Cisco Blogs


Cisco Blog > Data Center and Cloud

When Are FCoE Standards “Done?”

August 23, 2010
at 12:00 pm PST

If you think about it, there really hasn’t been any other technology that has raised the concerns about standards in the way that FCoE has. Suddenly, people are concerned about standards and how complete they are and don’t want to make a move until the standards are “done.”

 

You’d think people were afraid of salmonella poisoning if you use FCoE before it’s “cooked.”

 

So how can you tell? How do you know when standards are “done?”

 

Let’s face it, the standards bodies aren’t exactly up-front about this. It’s not that they’re not transparent; it’s just that they have their own terminology, processes, and jargon and people who just want to find out a simple answer to a simple question are left feeling like they just had a “simple” conversation with Alan Greenspan about macroeconomics. In other words, they’re left scratching their heads and wondering what just happened.

 

So, let me try to break things down into Plain English™. While the terminology varies depending upon the standards body, the process is pretty much identifiable according to 4 phases, as shown in the graphic below.

 

4 phases of standards process

 

It’s easy to get lost in the terminology. “Working Groups” and “Task Groups” are different things between 802.1 and T11. Different votes and ballots also mean different things. For our purposes here, though, the key thing to remember is that the processes are pretty consistent, and that the moment in time we are waiting for in terms of when the standard is technically complete happens when the development group stops arguing.

 

No, seriously.
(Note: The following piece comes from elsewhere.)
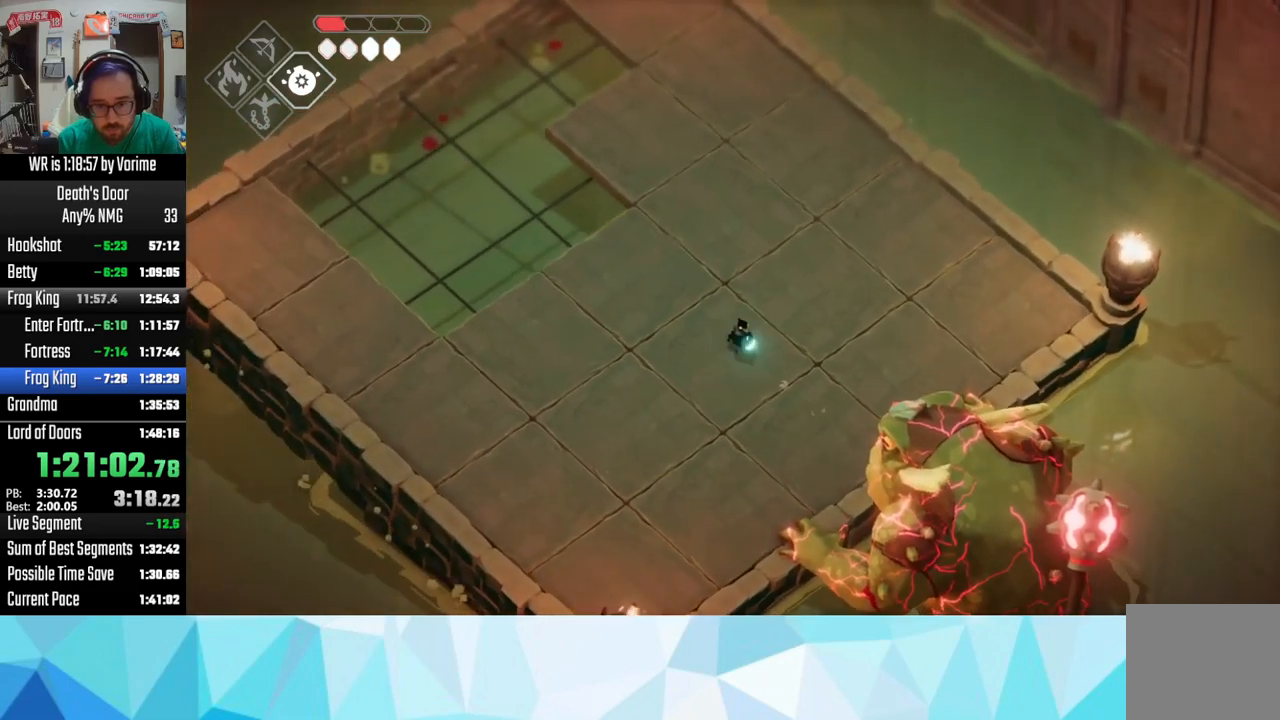
{"buttons": ["CIRCLE", "L2", "L3"], "left_stick": "down", "right_stick": "center", "events": [[167, "left_stick", "down"]]}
When the technical group completes its discussion of the proposals and consensus is achieved in Phase 2, the standard document is no longer in technical debate, and is considered stable. From this point it is safe for companies to create products based on that technical document.

 

The “Approval” phase provides the opportunities for participants to submit comments, change wording or text, but the technological aspects of the standard remain relatively  stable. 

 

When standards are "Done"

 

So as far as FCoE is concerned, where are the standards, as of this writing? 

 

Let’s try to redefine the question so that it’s more useful: What problems need solving and where are the standards in development with respect to solving that problem?

 

For FCoE there are two problems that you need to solve:

 

1) Placing Fibre Channel frames onto other media (e.g., Ethernet), and

2) Making the medium lossless

 

Those are the problems that need solving in order to run FCoE. There are other standards documents that address running FCoE with other protocols at the same time (aka Converged I/O), and those relate to:

 

3) Bandwidth management, or guaranteeing bandwidth for different types of traffic, and

4) Device configuration, or creating a means where devices can talk to each other and get their settings sync’d up

 

There are other documents within the DCB that address other problems, but those are unrelated to running FCoE. If you’re thinking about running FCoE in the Data Center and are concerned about standards, those are the problems that you’re concerned about solving. 

 

Fortunately, those problems have been addressed, respectively:

 

1) FC-BB-5 (also handles the technical problem of multi-hop FCoE!)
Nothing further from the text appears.